Subspecies of turtle

The Mississippi map turtle (Graptemys pseudogeographica kohnii), also known commonly as Kohn's map turtle, is a subspecies of land and water turtle belonging to the family Emydidae. G. p. kohnii is native to the central United States.

==Etymology==
The common name, Mississippi map turtle, derives not from the state of Mississippi, but rather from the Mississippi River.
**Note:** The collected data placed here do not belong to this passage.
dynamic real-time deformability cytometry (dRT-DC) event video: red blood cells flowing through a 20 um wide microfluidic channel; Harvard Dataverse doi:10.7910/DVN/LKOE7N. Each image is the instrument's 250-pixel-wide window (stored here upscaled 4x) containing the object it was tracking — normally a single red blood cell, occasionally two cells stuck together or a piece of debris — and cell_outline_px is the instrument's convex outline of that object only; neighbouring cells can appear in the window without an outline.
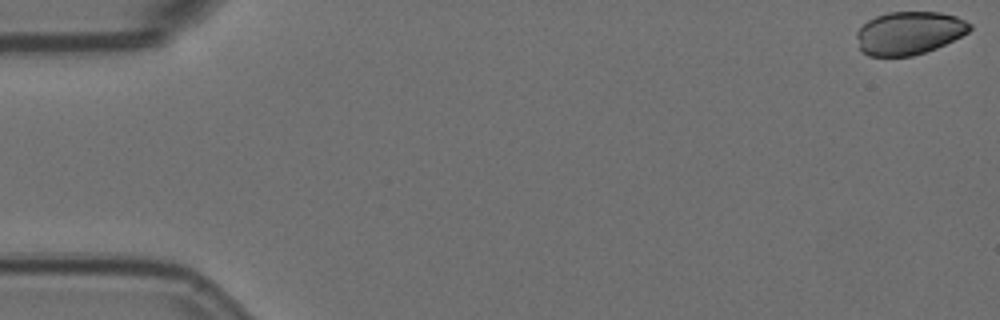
{"species": "Egyptian fruit bat (a non-hibernating species)", "species_latin": "Rousettus aegyptiacus", "temperature_condition": "room temperature", "stored_images_in_passage": 57, "camera_frame_rate_fps": 3000, "um_per_image_px": 0.085, "animal": {"sex": "female"}, "frame": {"image": 1, "passage_image": 1, "time_ms": 0.0, "image_size_px": [1000, 320], "cell_outline_px": [[972, 28], [968, 32], [936, 48], [912, 56], [868, 56], [860, 48], [856, 36], [856, 32], [868, 20], [876, 16], [888, 12], [940, 12], [956, 16], [972, 24]], "centroid_in_image_um": [77.27, 2.8], "position_along_channel_um": 7.7, "area_um2": 28.21}}
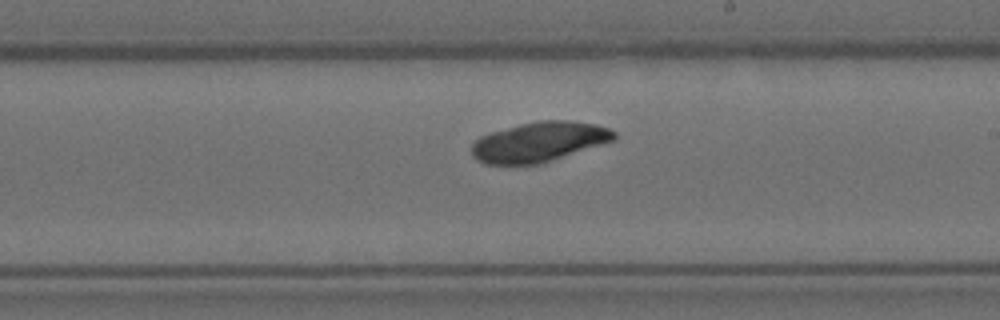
{"frame": {"image": 2, "passage_image": 33, "time_ms": 10.667, "image_size_px": [1000, 320], "cell_outline_px": [[616, 136], [612, 140], [540, 164], [484, 164], [476, 160], [472, 156], [472, 144], [480, 136], [488, 132], [520, 124], [540, 120], [572, 120], [596, 124], [608, 128], [616, 132]], "centroid_in_image_um": [45.77, 12.05], "position_along_channel_um": 243.2, "area_um2": 32.95}}
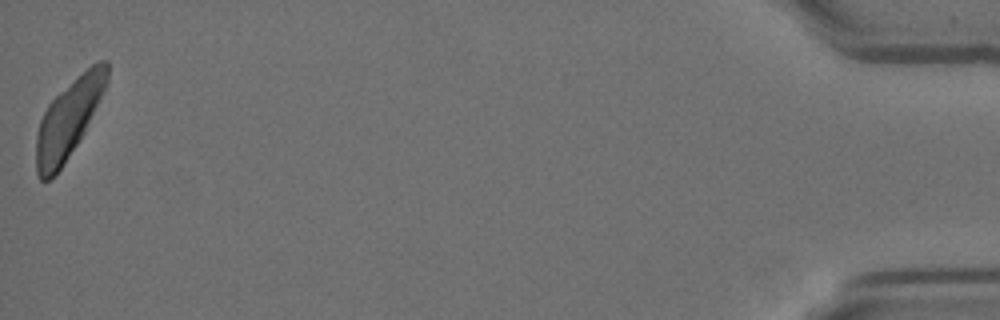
{"frame": {"image": 3, "passage_image": 57, "time_ms": 18.667, "image_size_px": [1000, 320], "cell_outline_px": [[108, 80], [84, 132], [60, 168], [48, 180], [40, 180], [36, 176], [36, 136], [40, 120], [48, 104], [60, 92], [96, 60], [108, 60]], "centroid_in_image_um": [5.81, 10.09], "position_along_channel_um": 429.4, "area_um2": 31.39}}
The specific name, kohnii, is in honor of amateur naturalist Joseph Gustave Kohn (1837–1906) of New Orleans, Louisiana, who collected the type specimen.

==Geographic range==
G. p. kohnii is found along the Mississippi River and its tributaries, from Illinois and Missouri southward.

==Description==
The gray carapace of G. p. kohnii is covered in yellow lines which resemble contour lines of a map.